**Excerto do texto:**
Como se pode interpretar a ausência dos pesos pesados da SADC na reunião designada de cimeira em Maputo. Jacob Zuma, Eduardo dos Santos não tiveram tempo para ir a Maputo? Os outros chefes de estado “gazetaram” porque estavam muito ocupados em seus países ou simplesmente tinham uma agenda diferente mais importante segundo seu ponto de vista? Haverá realmente concordância em ver repetido uma intervenção militar como aquela em que Namíbia, Zimbabwe e Angola enviaram tropas para socorrer o regime de Kinshasa?
A reunião de Maputo da SADC é importante se for capaz de trazer os congoleses desavindos para a mesa de conversações. É difícil de prever que uma força conjunta de alguns países da SADC possa limpar a RDC de rebeldes militarizados. Não há recursos financeiros nem capacidade militar efectiva para travar a rebelião na RDC, se isto for tentado, porque a maioria dos países membros se encontrarem orçamentalmente exauridos.
Então porque mais uma reunião se países como o Ruanda e o Uganda, militarmente potentes e próximos de alguns dos rebeldes na RDC não são convidados? A persistência pela opção militar tem riscos que poderão não estar merecendo a devida atenção.
Quem se lembra que foi a opção militar de Cartum que empurrou os sudaneses do Sul para a secessão? Quem garante que não haja uma estratégia concertada entre tutsis ruandeses e os tutsis congoleses? Não haveria interesse do Ruanda em apoiar uma rebelião que provocasse uma fractura geográfica na RDC, tornando a sua parte oriental, especialmente os lugares reconhecidamente ricos em minerais em mais uma província ruandesa?
Em política e na relação entre os países todos os cenários devem ser equacionados.
Não é já tempo para o conjunto dos países da SAD acordarem para a realidade política e económica mundial, fortalecerem-se como grupo regional à margem dos interesses geopolíticos e estratégicos de potências e aspirantes a potências?
Se a RDC é o centro do furacão pelas suas cobiçadas reservas minerais então porque não se olha para o assunto com alguma maturidade?
Não estarão determinados países encontrando quem faça as suas guerras?

**Registos a usar:**
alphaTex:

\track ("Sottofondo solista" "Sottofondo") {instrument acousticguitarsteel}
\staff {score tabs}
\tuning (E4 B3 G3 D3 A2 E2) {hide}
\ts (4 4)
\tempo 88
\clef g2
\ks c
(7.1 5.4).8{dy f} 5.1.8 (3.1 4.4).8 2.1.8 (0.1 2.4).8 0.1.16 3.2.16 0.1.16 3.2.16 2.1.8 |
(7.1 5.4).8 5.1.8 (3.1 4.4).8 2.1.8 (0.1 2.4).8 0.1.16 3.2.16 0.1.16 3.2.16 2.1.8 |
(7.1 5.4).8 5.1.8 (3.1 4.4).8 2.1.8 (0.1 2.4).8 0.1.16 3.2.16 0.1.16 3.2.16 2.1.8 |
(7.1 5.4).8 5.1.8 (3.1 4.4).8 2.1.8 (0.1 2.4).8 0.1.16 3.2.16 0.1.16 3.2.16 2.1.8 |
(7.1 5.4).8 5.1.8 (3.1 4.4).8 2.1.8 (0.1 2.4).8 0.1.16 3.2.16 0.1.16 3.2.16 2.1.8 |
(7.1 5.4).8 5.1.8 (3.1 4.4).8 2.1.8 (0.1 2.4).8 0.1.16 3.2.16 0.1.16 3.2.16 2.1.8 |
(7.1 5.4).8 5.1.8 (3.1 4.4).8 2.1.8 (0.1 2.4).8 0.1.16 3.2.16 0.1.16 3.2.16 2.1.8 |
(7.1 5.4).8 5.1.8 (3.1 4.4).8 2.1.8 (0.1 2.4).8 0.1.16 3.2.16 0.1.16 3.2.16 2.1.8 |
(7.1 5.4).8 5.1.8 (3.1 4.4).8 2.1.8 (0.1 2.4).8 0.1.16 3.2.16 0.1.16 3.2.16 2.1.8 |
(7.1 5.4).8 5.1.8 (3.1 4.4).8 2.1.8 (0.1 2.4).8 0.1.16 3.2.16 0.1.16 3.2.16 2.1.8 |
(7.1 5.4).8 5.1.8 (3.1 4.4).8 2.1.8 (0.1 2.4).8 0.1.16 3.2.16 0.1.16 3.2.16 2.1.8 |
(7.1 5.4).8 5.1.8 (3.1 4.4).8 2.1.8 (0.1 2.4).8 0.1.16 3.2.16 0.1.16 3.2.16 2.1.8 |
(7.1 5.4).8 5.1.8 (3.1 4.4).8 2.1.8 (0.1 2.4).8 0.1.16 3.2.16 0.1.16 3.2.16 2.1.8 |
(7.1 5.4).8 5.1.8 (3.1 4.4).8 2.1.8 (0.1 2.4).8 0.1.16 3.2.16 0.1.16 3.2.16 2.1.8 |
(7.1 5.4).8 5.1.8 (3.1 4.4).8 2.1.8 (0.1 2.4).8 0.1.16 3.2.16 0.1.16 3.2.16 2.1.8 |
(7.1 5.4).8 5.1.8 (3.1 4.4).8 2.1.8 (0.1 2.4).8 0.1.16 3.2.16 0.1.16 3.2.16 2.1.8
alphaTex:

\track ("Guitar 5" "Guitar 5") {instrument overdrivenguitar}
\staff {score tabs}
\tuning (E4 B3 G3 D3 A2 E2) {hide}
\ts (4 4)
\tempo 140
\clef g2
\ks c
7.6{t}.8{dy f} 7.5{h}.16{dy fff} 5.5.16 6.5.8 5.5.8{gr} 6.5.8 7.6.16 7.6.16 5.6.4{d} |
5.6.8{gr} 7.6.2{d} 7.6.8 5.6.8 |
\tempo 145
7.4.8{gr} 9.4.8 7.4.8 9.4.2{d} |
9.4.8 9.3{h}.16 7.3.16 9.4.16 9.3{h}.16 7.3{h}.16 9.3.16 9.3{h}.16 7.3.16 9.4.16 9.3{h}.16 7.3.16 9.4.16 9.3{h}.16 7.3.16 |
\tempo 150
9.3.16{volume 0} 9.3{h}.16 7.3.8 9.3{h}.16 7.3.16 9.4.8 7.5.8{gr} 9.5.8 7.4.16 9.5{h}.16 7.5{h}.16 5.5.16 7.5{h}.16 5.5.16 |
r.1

**Tarefas a fazer:**
• a. Localize nos registos todas as linhas que contêm a palavra "tempo" e copie-as, tendo em conta a distinção entre maiúsculas e minúsculas.
• b. Continue o texto sobre a reunião da SADC em Maputo e a crise na RDC a partir do ponto em que termina.
O texto e os registos são materiais independentes um do outro.

**Respostas às tarefas:**
• a.
\tempo 88
\tempo 140
\tempo 145
\tempo 150

• b.
A China encoberta por razões económicas não estará empurrando seus aliados por conveniência para a protecção de uma zona económica fundamental para as suas aspirações de potência mundial de topo? Seu desenvolvimento económico continuado precisa e depende de matérias-primas que abundam no leste da RDC. As armas que os beligerantes necessitam têm sido encaminhadas para a região a coberto de uma movimentação que passa por países como a Tanzânia, Zimbabwe, Angola. O ocidente tem a plena consciência de que é vital assegurar que a RDC não saia da sua esfera de influência.
Se aparentemente o Ruanda e o Uganda cometeram erros de percurso na estratégia e Washington e Bruxelas isso não significa que este dois países possam ser dispensados do seu papel de contrapeso na região. Como ontem, as decisões serão tomadas no sentido de proteger aqueles que são os grandes interesses estratégicos previamente delineados.
É e será pelos tempos mais próximos a continuação da guerra-fria com cariz diferentes, em que a URSS é substituída por uma China ávida em matérias-primas. Com alguma influência no Sudão e servindo de banqueira para muitos países de África, Pequim faz contas a curto prazo. Quer os recursos minerais hoje e para isso não se importa de gastar numa diplomacia económica que não olha para o que o ocidente chama de linkage entre Democracia e Direitos Humanos.
A cimeira extraordinária da SADC em Maputo foi um oportunidade de tornar a questão da RDC mais visível mas sem uma intervenção mais alargada de todos os interessados, sem uma revisita ao passado histórico e uma capacidade de engajar os diversos interesses tudo estará condenado a um fracasso precoce.
As hesitações que se observam ao nível das potências, o silêncio de Bruxelas e de Washington são consentâneos com sua estratégia. Se Pequim nem fala sobre o dossier RDC é porque acredita que isso é de seu interesse. Enquanto houver outros que façam aquilo que garanta os seus interesses no terreno não veremos nenhuma intervenção estrangeira de vulto.
Não teremos uma intervenção ao estilo do Mali enquanto não houver um consenso entre as potências adstritas ao conflito na RDC.
E quanto a SADC, seu Secretário-Executivo, Tomás Salomão, diz que após a cimeira de Maputo, haverá a elaboração de um relatório para o Secretário-Geral da ONU, Ban Ki-Moon. Então fica claro todo o caminho pós cimeira. Teremos no fim, um Conselho de Segurança da ONU em que pontificam a França e os EUA tendo o poder de vetar qualquer acção que não seja de seu interesse.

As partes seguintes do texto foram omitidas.